> [Activity]: From the passage below about Abraham and Lot, extract word for word the stretch from "What was not" through "of them simultaneously.".

*** Selected passage ***

Abraham had every right to the pasture. He gave it to Lot. The sages traced every disaster that followed to the moment the herdsmen first quarreled.

Curated by Arthur · Told by Maggid ·
Table of Contents
  1. The Herdsmen Who Started Everything
  2. What Abraham Did Not Do
  3. Where the Quarrel Led
  4. The Well Before the Covenant

The Herdsmen Who Started Everything

The quarrel was about grass. Abraham's herdsmen and Lot's herdsmen were competing for the same pasture in Canaan, and the land could not support both herds at full strength. The conflict was practical and easily resolved by anyone willing to move.

What was not easily resolved was the direction of the settlement. Lot looked toward the Jordan valley and saw that it was well-watered, like the garden of the Lord, like Egypt. He chose it. He moved his tents toward Sodom, where the men were wicked and sinners against God to an extreme degree. The text places these facts side by side without comment. The beautiful land. The terrible city. Lot walked into both of them simultaneously.

The teachers of Roman Palestine looked at that walk and said: the quarrel started it. Peace does not come from strife. Strife goes somewhere, and where it goes is usually somewhere the parties involved would not have chosen if they had seen it coming.

What Abraham Did Not Do

Abraham was the elder. He was the patriarch. He was the man to whom God had already promised the whole territory. He had every legal and moral claim to any piece of Canaan he wanted, and he could have exercised that claim against a nephew who was alive only because Abraham had rescued him from the eastern kings. The Sifrei Devarim, working through Deuteronomy 25:11, used Abraham's choice as its first exhibit in an argument about conflict resolution: peace does not proceed from strife.

He walked over to Lot and said: please, let there be no strife between you and me, between your herdsmen and my herdsmen, for we are brothers. Look at the whole land before you. If you take the left, I will take the right. If you take the right, I will take the left. You choose first.

He gave away the right of priority. He gave away the advantage of age. He gave away the claim that God's promise gave him. He gave Lot the choice because he preferred the resolution of strife to the exercise of rights.

*** End of Selected passage ***
*** Given information ***

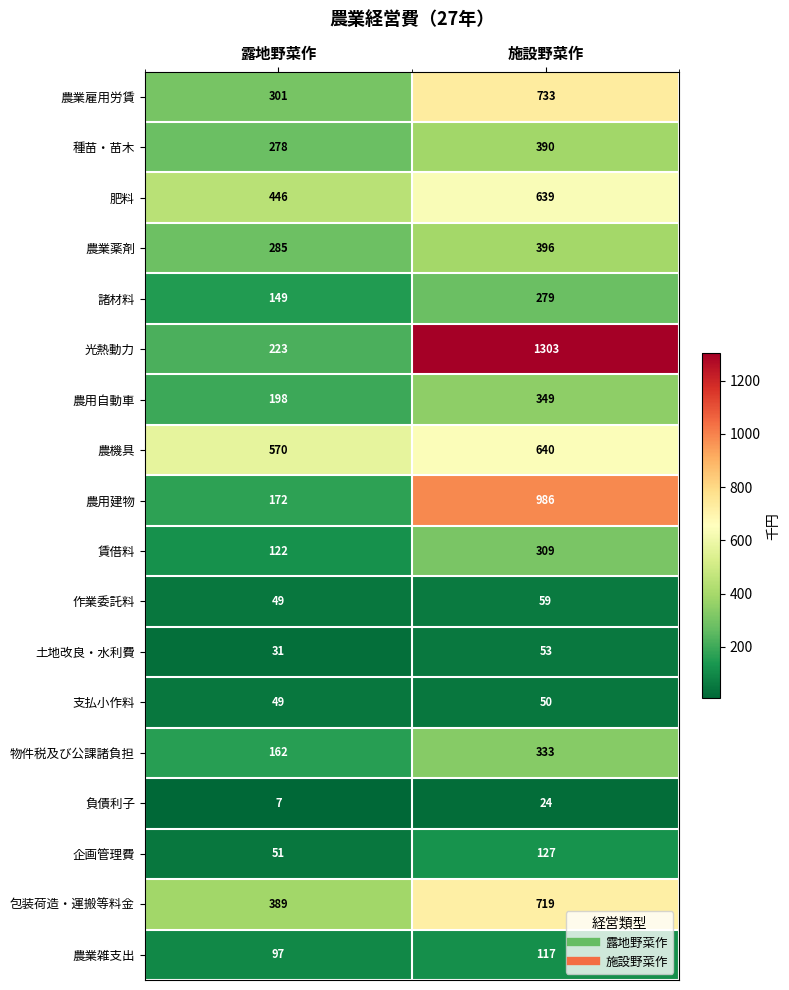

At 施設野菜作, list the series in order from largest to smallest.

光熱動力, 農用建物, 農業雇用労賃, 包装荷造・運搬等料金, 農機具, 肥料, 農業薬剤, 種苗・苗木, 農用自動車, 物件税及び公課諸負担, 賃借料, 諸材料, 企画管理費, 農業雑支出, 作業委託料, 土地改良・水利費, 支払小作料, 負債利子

*** End of Given information ***
*** Given information ***

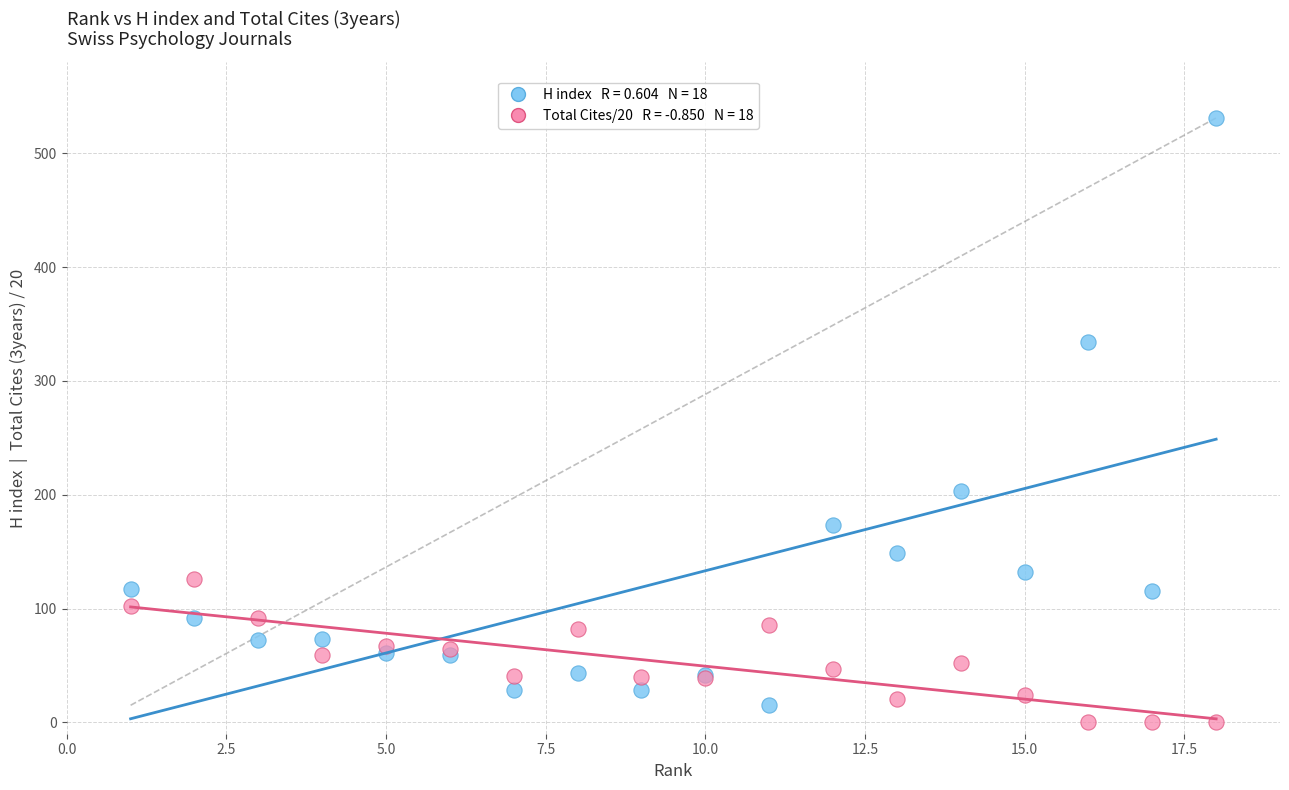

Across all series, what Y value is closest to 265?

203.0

*** End of Given information ***

> [Solution for this problem]:
What was not easily resolved was the direction of the settlement. Lot looked toward the Jordan valley and saw that it was well-watered, like the garden of the Lord, like Egypt. He chose it. He moved his tents toward Sodom, where the men were wicked and sinners against God to an extreme degree. The text places these facts side by side without comment. The beautiful land. The terrible city. Lot walked into both of them simultaneously.